Exercise brief:
Once you find the line with "Art hinzuweisen und" in the entries below, return exactly every line from it through the line with "ergänzen, mit der".

[Page-level text extractions]
────────
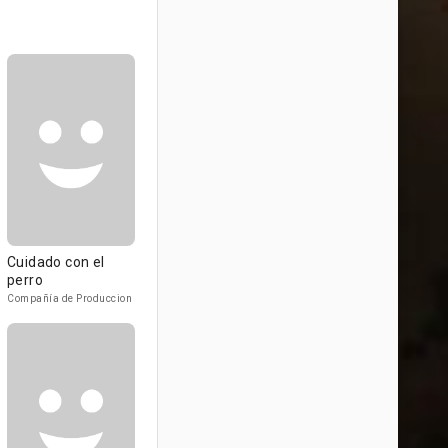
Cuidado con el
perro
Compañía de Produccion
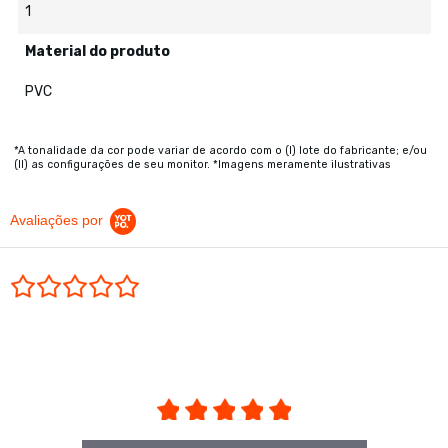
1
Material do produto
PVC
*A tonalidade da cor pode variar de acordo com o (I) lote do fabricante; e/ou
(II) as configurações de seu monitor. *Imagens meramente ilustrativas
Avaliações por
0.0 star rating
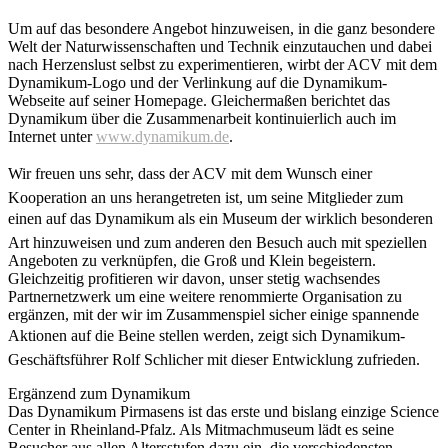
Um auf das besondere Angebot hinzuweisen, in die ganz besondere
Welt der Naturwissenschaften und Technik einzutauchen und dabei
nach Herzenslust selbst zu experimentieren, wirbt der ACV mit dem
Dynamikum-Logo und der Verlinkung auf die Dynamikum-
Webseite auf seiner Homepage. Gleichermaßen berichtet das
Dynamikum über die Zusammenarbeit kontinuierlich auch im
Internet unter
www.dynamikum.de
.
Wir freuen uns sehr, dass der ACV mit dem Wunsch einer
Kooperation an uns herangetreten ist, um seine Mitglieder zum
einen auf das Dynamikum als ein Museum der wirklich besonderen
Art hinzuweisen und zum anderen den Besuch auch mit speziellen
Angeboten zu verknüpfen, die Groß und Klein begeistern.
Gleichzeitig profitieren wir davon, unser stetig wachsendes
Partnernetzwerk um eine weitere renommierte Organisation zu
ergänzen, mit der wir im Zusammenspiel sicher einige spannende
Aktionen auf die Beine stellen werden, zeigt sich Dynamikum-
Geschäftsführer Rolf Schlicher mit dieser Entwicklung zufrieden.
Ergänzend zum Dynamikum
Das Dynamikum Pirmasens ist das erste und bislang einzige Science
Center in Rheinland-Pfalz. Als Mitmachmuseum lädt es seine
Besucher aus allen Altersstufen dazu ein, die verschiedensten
────────
Finished exercise:
Art hinzuweisen und zum anderen den Besuch auch mit speziellen
Angeboten zu verknüpfen, die Groß und Klein begeistern.
Gleichzeitig profitieren wir davon, unser stetig wachsendes
Partnernetzwerk um eine weitere renommierte Organisation zu
ergänzen, mit der wir im Zusammenspiel sicher einige spannende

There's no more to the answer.